ÜÇ-EL deyince akla ‘Ayakkabı Sektörünün Kralı' gelir. ÜÇ-EL'in yeri bende ayrıdır. ÜÇ-EL'le beni buluşturan hakem camiasının duayeni Necmi Temizel'di. Rıfat Sarı, Mehmet Baru ve Mehmet Oflamaz'ın Manisa ayakkabı sektöründe hızla büyümesinin, ürün kalitesini arttırarak Avrupa piyasalarına açılmasının ve bir Dünya markası olmasının süreçlerini takip edip, tanık olanlardanım. Öyle bir bayi ayağı kurmuşlardı ki, ülkenin neresine giderseniz gidin ÜÇ-El ayakkabılarını satan bir mağaza ile karşılaşırsınız.
HAYIRDIR İNŞALLAH
Ticarette de inişli çıkışlı devreler olur. Rıfat Sarı tüm bu aşamaları başarıyla geçmiş ve bugünlere gelmiştir. Sarı'nın ben de ayrı bir yeri olduğundan geçmişte de bütün bayi toplantılarına katılırdım. Pazartesi günü Rıfat Sarı'nın basın mensuplarına daveti vardı, oğlum Gökmen'e sordum "Nedir bu davet?" diye, "Baba, Rıfat abinin kızları Deniz ile Pınar'ın yöneteceği ve Antep yöresinin lezzetlerini sunacakları restoranı gezeceğiz" dedi. "Hayırdır İnşallah, ayakkabı sektörü ayrı, lezzet durakları ayrı, Rıfat Sarı'nın bir bildiği vardır" diyerek Veziroğlu Mahallesi'ndeki ÜÇ-EL Ayakkabı Fabrikası'nın yolunu tuttum. Rıfat Sarı, ortağı Mehmet Baru ve iki kızı ile bizleri karşıladı. Restoranın bahçesine masalar kurulmuş. Sabahın 9'unda kalkmışım, kahvaltı kültürüm "Hiç yok" denecek kadar az, ama ortada Rıfat Sarı ve ailesi olunca akan sular durur.

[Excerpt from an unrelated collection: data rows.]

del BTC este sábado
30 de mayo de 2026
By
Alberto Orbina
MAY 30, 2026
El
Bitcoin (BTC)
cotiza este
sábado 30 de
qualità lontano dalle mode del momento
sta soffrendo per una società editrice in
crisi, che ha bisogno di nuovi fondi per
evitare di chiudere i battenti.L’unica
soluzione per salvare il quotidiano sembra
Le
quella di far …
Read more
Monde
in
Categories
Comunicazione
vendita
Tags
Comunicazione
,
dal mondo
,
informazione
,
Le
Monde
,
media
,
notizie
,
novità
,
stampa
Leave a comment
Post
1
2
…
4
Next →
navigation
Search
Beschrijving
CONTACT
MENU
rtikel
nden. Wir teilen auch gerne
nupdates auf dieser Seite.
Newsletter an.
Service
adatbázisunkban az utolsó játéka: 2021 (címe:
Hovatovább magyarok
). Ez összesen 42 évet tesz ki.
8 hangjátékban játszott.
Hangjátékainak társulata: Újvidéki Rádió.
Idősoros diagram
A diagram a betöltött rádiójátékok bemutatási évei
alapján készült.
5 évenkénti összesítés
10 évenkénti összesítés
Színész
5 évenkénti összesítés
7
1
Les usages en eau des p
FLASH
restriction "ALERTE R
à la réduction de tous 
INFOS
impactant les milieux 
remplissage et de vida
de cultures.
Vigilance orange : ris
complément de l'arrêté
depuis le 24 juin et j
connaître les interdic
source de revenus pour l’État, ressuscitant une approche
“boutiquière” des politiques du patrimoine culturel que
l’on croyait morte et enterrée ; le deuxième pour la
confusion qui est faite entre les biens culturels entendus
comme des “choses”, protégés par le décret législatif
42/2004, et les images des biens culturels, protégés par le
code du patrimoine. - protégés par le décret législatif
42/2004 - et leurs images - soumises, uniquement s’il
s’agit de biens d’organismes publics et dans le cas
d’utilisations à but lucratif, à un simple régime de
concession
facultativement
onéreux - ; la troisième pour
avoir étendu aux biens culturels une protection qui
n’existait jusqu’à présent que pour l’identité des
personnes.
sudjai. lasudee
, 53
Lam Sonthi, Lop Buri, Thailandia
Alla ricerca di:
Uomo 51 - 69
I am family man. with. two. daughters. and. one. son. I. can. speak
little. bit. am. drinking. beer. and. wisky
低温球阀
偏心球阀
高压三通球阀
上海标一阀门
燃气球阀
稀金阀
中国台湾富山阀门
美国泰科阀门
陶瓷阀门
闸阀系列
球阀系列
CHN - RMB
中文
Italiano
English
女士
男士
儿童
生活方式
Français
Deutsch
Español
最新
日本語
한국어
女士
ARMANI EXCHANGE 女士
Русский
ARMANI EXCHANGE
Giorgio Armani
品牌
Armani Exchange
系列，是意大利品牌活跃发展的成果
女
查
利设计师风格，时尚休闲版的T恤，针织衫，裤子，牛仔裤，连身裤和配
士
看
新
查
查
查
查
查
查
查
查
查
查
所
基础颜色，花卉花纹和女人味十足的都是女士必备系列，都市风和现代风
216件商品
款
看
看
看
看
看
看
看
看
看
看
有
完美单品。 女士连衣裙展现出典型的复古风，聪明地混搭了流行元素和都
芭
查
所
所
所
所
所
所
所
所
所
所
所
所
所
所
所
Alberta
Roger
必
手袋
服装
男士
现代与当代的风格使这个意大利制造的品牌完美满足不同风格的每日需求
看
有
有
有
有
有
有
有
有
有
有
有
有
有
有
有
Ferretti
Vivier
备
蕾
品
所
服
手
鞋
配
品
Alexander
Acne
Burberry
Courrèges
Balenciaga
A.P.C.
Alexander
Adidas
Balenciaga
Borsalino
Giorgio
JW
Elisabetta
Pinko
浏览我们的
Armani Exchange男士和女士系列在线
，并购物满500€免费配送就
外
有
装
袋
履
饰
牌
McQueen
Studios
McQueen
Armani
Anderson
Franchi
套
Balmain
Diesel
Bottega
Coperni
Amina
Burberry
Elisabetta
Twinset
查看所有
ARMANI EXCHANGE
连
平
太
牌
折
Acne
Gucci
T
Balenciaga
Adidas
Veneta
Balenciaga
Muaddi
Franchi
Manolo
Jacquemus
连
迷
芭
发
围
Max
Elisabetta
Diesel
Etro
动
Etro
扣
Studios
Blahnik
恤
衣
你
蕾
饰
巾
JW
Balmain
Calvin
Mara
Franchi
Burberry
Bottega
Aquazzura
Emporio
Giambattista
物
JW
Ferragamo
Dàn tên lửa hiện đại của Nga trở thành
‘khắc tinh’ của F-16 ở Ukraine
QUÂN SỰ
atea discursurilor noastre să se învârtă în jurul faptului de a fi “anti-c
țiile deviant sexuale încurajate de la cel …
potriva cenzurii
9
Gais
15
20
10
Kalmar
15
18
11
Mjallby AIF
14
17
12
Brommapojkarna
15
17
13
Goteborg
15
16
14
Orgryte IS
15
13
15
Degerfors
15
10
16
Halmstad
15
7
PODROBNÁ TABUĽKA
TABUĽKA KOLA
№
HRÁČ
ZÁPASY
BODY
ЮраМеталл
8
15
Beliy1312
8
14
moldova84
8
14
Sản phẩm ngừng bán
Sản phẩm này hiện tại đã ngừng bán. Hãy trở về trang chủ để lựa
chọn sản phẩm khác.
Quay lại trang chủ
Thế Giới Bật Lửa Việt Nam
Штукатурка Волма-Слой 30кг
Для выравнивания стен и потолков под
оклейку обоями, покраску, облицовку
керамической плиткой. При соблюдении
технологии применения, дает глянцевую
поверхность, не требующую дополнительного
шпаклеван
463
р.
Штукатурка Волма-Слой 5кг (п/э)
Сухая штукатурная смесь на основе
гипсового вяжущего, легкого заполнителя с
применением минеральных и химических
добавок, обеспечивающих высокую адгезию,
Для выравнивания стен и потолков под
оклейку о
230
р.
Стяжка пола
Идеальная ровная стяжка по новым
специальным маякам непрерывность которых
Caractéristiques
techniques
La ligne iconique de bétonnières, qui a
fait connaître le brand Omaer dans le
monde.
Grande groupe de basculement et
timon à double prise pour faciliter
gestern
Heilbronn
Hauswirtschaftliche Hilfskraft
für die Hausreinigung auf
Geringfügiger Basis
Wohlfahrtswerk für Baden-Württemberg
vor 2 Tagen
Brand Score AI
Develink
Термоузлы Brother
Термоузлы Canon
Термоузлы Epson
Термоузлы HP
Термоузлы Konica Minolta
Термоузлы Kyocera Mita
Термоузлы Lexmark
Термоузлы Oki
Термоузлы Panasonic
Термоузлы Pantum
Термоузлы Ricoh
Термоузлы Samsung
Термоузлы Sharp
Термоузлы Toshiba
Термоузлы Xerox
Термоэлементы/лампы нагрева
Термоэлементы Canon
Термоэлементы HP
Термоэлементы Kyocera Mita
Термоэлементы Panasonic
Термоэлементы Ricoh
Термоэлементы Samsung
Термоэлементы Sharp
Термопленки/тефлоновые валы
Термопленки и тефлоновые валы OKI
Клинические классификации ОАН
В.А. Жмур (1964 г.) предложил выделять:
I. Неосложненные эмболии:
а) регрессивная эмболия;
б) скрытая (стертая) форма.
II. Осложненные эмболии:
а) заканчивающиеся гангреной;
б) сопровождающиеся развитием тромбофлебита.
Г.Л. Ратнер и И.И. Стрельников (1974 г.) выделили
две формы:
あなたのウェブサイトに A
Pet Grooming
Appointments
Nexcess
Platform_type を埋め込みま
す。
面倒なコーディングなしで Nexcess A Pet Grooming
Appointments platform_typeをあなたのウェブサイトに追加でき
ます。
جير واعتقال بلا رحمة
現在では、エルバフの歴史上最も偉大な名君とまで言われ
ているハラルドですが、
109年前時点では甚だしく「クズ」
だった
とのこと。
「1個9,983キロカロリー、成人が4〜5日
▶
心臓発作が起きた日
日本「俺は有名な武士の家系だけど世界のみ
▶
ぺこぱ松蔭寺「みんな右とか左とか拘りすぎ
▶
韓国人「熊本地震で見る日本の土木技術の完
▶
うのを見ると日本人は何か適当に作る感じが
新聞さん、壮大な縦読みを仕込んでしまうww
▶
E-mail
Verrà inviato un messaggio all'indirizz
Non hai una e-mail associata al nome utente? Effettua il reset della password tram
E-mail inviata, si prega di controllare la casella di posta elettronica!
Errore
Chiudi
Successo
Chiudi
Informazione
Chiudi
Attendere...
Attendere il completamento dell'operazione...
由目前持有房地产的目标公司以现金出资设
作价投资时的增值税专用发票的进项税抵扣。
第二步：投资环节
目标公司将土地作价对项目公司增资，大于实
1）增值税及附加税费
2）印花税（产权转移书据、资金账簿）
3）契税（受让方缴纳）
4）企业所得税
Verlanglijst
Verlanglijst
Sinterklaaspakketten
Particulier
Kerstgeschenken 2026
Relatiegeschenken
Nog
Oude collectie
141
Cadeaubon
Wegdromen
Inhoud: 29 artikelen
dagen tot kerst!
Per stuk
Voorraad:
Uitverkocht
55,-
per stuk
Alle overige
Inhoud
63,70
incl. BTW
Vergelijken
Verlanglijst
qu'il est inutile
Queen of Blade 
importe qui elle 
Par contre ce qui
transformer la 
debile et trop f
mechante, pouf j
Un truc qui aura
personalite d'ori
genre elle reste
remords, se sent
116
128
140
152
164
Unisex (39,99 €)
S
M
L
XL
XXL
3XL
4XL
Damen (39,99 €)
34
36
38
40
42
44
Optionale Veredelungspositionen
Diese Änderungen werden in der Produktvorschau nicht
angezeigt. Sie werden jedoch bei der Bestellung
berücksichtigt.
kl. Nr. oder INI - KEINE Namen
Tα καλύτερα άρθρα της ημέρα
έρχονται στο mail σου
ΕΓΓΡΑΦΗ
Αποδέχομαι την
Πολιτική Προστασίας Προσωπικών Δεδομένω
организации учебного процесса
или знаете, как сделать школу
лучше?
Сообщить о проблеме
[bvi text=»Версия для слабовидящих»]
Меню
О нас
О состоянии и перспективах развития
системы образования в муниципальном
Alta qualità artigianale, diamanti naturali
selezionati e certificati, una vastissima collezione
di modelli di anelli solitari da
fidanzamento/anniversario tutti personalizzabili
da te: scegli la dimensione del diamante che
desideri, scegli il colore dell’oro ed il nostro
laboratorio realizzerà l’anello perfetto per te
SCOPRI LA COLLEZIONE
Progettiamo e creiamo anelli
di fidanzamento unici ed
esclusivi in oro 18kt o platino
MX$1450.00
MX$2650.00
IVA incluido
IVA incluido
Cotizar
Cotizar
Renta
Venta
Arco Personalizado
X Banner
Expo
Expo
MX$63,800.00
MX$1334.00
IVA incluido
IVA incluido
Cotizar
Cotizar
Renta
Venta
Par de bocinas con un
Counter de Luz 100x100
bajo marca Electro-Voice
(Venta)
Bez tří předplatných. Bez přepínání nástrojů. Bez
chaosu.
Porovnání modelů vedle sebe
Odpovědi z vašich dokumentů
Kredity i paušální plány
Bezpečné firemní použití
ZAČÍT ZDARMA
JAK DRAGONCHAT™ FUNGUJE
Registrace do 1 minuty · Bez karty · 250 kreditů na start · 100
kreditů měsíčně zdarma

ULUÇ KARDEŞLERE GÖRE BİR KAHVALTI
Kızları Deniz ve Pınar da yanımızda, kahvaltı çeşitleri yavaş yavaş geldi, güler yüzlü personel tarafından masamız donatılıyor, Rıfat Sarı da anlatıyor, şu peynir şuradan, bu tereyağı buradan, "Bu balı tatmalısın" diyerek telkinde bulunuyor. Kara fırından taze taze çıkan çörekler, börekler mis gibi kokuyor. Gaziantep'den getirilen özel ustalar bu yörenin lezzetli olan her ürününü bizlere sunuyor. Rıfat Sarı en kısa zamanda kahvaltıda kendi üreteceği organik gıdaları da müşterileriyle buluşturacak. İçimden kahvaltı kültürü yüksek olan "Sabah Gazetesi'nin usta kalemi Hıncal Uluç ve abisi Öcal Uluç'un seveceği bir kahvaltı sofrası bu" diye düşündüm.
ÇALIŞMA AZMİ ÇOK FAZLA
Ben her zaman olduğu gibi çayımı yudumluyorum, çörek ve böreklerden tadıyorum, bu arada yanımda oturan Rıfat Sarı'ya, "Sendeki bu çalışma azmi çok az insanda bulunur" dedim. Gerçekten de öyle, tanıdığım günden beri Rıfat Sarı'nın ufkunu yeniliklere adamış çalışkan bir yapısı var. ÜÇ-EL Restoran'ın işletmesini iki kızına teslim etmiş. Restoranın 400 metrekarelik bahçesi var. Kahvaltıya gelecek olan ailelerin çocuklarının hoşça vakit geçireceği her şey düşünülmüş. ÜÇ-EL'in tekstil ürünleri ve ayakkabı satış mağazaları da restoranın yanında bulunuyor. Benim ayakkabılarımın çoğunun markası ÜÇ-EL'dir. Rıfat Sarı ve iki kızı ayakkabıda olduğu gibi gıda sektöründe de başarılı olmak için kollarını sıvamışlar.
Yeni nesil, hafta sonları kahvaltılarını dışarıda yapmayı seviyor. Böyle sevenlere ÜÇ-EL'in lezzet durağını tavsiye ederim.